Stop after the line that contains "Input: one rendered". Until then, retype each line of the entries exactly from the first one, skipping pictures.

▸ **RAW DATA**:
----
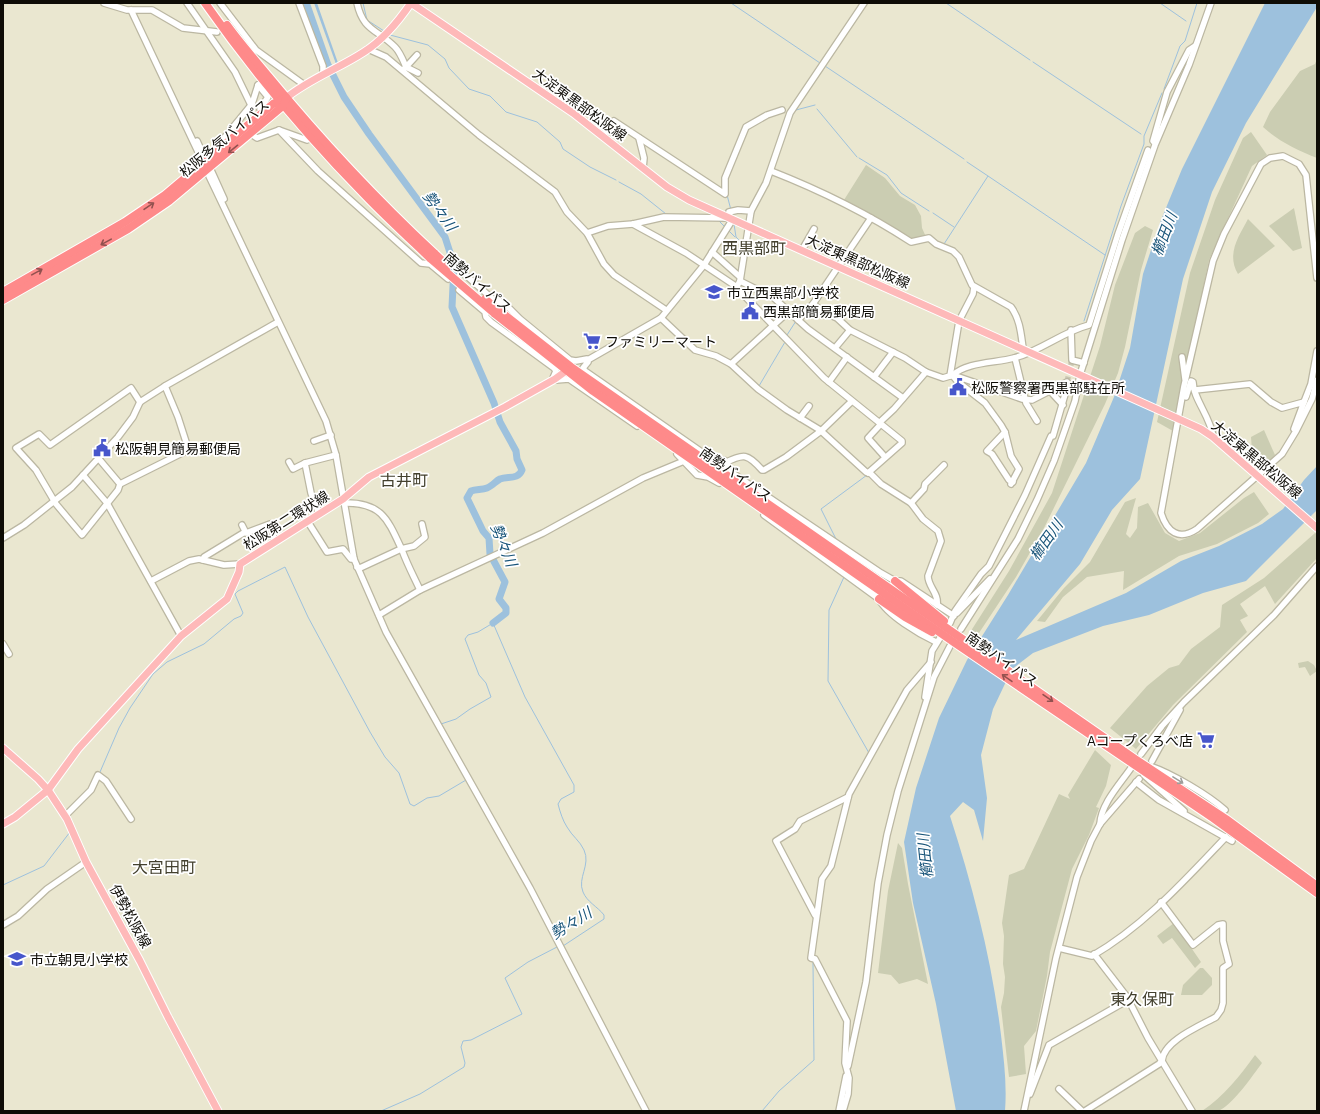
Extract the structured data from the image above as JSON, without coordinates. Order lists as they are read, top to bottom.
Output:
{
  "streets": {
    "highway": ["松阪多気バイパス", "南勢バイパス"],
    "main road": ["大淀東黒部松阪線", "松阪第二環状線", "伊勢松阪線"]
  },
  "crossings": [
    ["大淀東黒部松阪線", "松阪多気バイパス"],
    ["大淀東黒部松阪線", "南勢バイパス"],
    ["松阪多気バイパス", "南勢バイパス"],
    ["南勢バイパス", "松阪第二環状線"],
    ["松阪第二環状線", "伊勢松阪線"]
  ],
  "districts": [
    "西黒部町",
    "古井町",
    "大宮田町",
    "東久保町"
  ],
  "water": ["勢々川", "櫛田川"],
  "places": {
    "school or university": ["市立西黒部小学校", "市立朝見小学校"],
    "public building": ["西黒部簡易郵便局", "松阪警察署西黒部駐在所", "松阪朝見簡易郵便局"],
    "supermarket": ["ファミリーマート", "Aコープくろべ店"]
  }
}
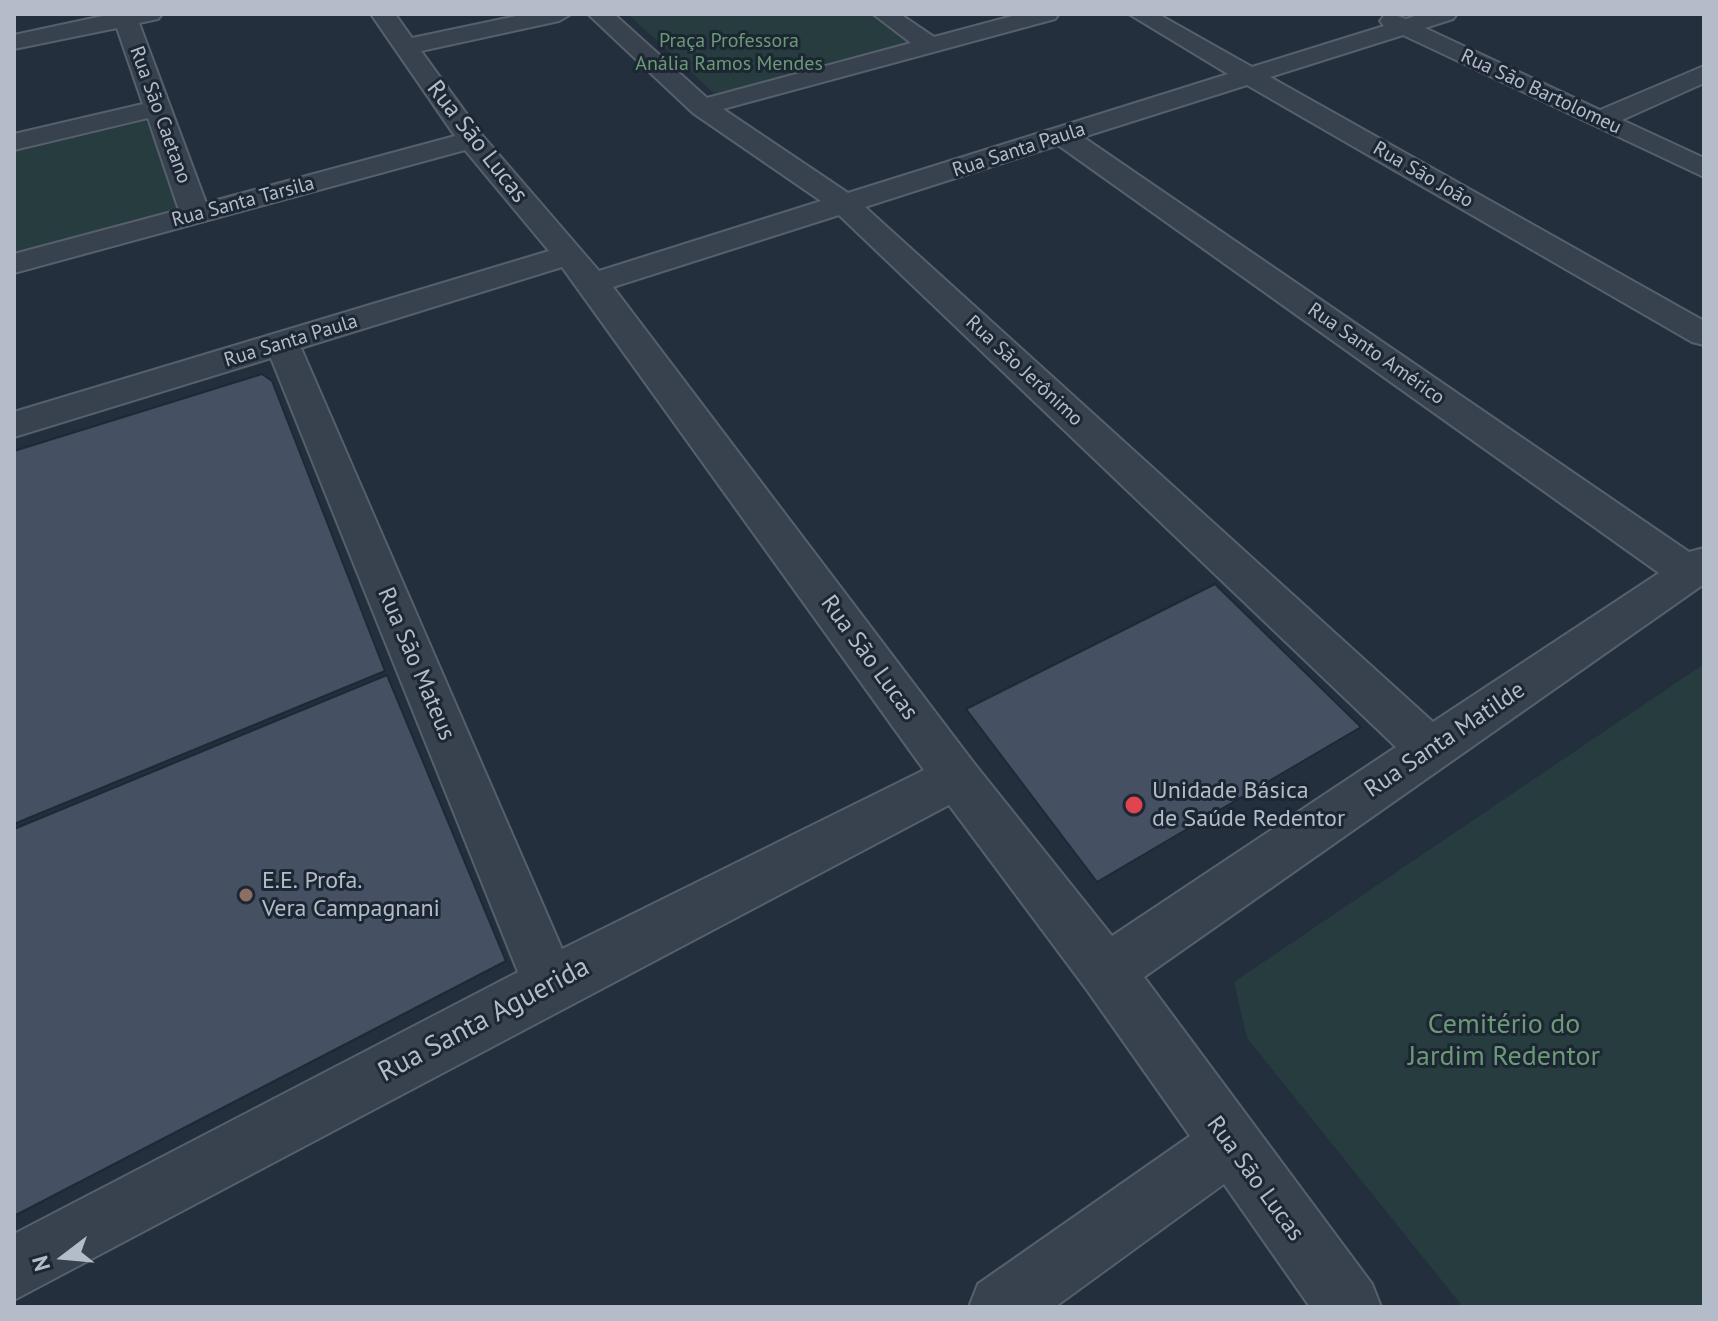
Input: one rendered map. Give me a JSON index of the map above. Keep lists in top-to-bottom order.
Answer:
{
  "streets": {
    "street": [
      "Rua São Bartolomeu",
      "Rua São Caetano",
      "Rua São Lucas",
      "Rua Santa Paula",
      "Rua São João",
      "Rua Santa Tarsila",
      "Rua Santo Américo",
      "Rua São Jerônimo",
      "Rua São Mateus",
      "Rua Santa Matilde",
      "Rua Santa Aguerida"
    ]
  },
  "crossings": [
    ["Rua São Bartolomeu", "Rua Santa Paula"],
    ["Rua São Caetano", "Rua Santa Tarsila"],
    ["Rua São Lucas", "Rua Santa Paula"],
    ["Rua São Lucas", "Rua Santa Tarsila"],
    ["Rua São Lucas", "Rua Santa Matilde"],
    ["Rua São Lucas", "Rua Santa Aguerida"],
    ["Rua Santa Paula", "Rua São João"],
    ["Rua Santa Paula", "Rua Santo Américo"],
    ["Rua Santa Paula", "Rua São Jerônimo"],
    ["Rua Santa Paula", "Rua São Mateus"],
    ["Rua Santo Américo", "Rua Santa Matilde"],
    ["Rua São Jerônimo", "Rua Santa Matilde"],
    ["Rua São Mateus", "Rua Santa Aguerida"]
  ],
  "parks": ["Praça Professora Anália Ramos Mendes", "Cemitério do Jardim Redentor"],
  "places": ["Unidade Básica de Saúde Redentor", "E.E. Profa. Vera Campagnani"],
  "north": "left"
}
----
▸ **YOUR RESPONSE**:
Extract the structured data from the image above as JSON, without coordinates. Order lists as they are read, top to bottom.
Output:
{
  "streets": {
    "highway": ["松阪多気バイパス", "南勢バイパス"],
    "main road": ["大淀東黒部松阪線", "松阪第二環状線", "伊勢松阪線"]
  },
  "crossings": [
    ["大淀東黒部松阪線", "松阪多気バイパス"],
    ["大淀東黒部松阪線", "南勢バイパス"],
    ["松阪多気バイパス", "南勢バイパス"],
    ["南勢バイパス", "松阪第二環状線"],
    ["松阪第二環状線", "伊勢松阪線"]
  ],
  "districts": [
    "西黒部町",
    "古井町",
    "大宮田町",
    "東久保町"
  ],
  "water": ["勢々川", "櫛田川"],
  "places": {
    "school or university": ["市立西黒部小学校", "市立朝見小学校"],
    "public building": ["西黒部簡易郵便局", "松阪警察署西黒部駐在所", "松阪朝見簡易郵便局"],
    "supermarket": ["ファミリーマート", "Aコープくろべ店"]
  }
}
Input: one rendered map. Give me a JSON index of the map above. Keep lists in top-to-bottom order.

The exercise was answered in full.